Uno de los primeros contratos que recibimos como productora fue hacer un documental en el norte de Morazán. La verdad, llamarla «productora» es un poco exagerado, pues éramos solo Santiago haciendo cámara y yo cargando el trípode.
Fue Gustavo Amaya quien nos contrató. Él no solo dirigía una fundación de apoyo al desarrollo local, sino que también fue miembro del Sistema Radio Venceremos durante la guerra. Gustavo era de la capital y decidió, como muchos jóvenes de los setenta, unirse a lo que considerábamos una lucha justa, teniendo como destino durante la guerra Morazán.
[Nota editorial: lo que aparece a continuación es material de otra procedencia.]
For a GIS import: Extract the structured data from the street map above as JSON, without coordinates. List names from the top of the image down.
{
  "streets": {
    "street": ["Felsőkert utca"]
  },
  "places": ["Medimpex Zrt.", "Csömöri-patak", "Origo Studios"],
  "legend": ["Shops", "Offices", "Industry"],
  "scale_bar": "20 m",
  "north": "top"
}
Viajamos a Perquín y ahí, en el casco del pueblo, nos dieron los pormenores de los lugares que teníamos que grabar: Arambala, Villa Rosario, Jocoaitique, Perquín, San Fernando, La Segundo Montes y todos los pueblos del norte de Morazán ya del lado de Honduras: Yarula, Santa Ana y Marcala.
El trabajo consistía en crearle un «branding» a Nahuaterique. Para mí fue un ajuste de cuentas histórico que, sin proponérmelo, estaba logrando al conocer los lugares que solo había visto en documentales de guerra y que cuando viví en Los Ángeles y Nueva York era mi sueño estar ahí.
Para los no conocedores, estamos hablando del principal corredor guerrillero en los ochenta y donde la mayoría de los municipios se convirtieron en pueblos fantasmas cuyos habitantes se refugiaron en Mesa Grande o Colomoncagua, en Honduras. Irónicamente, la mayoría de estos pueblos, que tradicionalmente apoyaron al frente, poco a poco le fueron dando la espalda.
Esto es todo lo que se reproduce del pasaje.